Muss ich immer Trinkgeld geben?

Aus Anstand immer aufrunden? Muss nicht sein.

Muss ich immer Trinkgeld geben?

„Ich bestelle Champagner in der VIP-Lounge, esse Hummer im 3 Mohren und parke meinen Mercedes auf dem Restaurantparkplatz“ – wäre ich dieses fiktive Ich, würde ich auf jeden Fall immer Trinkgeld geben, reichlich. Doch muss ich auch als Studentin mit Nebenjob für mein Bier einen knappen Euro aufrunden?

Das Leben als Kellner_in ist stressig

Das Leben als Kellner_in ist stressig, keine Frage. Nörgelnde Gäste, anstrengende Küchenmitarbeiter und das alles während fünf Teller auf der Hand balanciert werden. Außerdem: Lächeln nicht vergessen, denn Freundlichkeit ist das A und O der Trinkgeldbranche. Und genau die erwarte ich auch als zahlender Gast. Ich war selbst eine Weile in der Gastronomie und trotz Hitze im Biergarten und schimpfenden Leuten beim Bierausschank war ich meistens freundlich, wenn nicht ganz so überschwänglich, dann zumindest annehmbar interessiert. Genau das fehlt mir aber bei so vielen anderen Kellnern und Kellnerinnen.

Es kann doch nicht so schwer sein mit einem Lächeln an den Tisch zu kommen?

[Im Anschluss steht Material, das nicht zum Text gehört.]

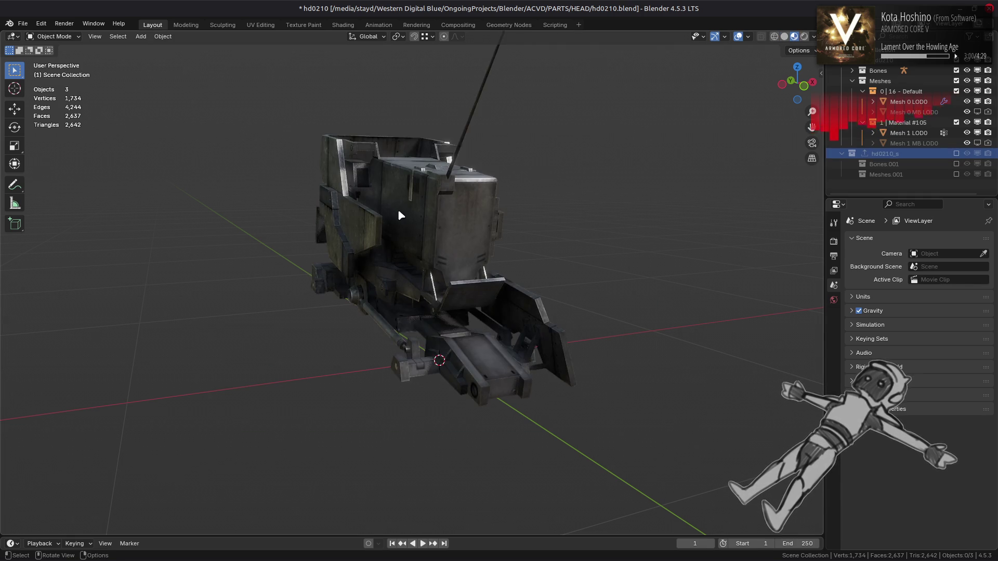
{"action": "key", "text": "ctrl+s"}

Es kann doch nicht so schwer sein mit einem Lächeln an den Tisch zu kommen? Vor allem, wenn sonst fast keine anderen Gäste im Lokal sind und Du scheinbar keinen allzu stressigen Arbeitstag hast? Wenn Du es nicht schaffst für 2 Minuten Deine Ablehnung für diesen Job zu verstecken, dann bist du hier vielleicht auch falsch? Und so jemandem soll ich dann Trinkgeld geben? Würde ich irgendjemand anderem zusätzlich Geld zustecken, obwohl er seine Arbeit nicht so macht wie erwartet?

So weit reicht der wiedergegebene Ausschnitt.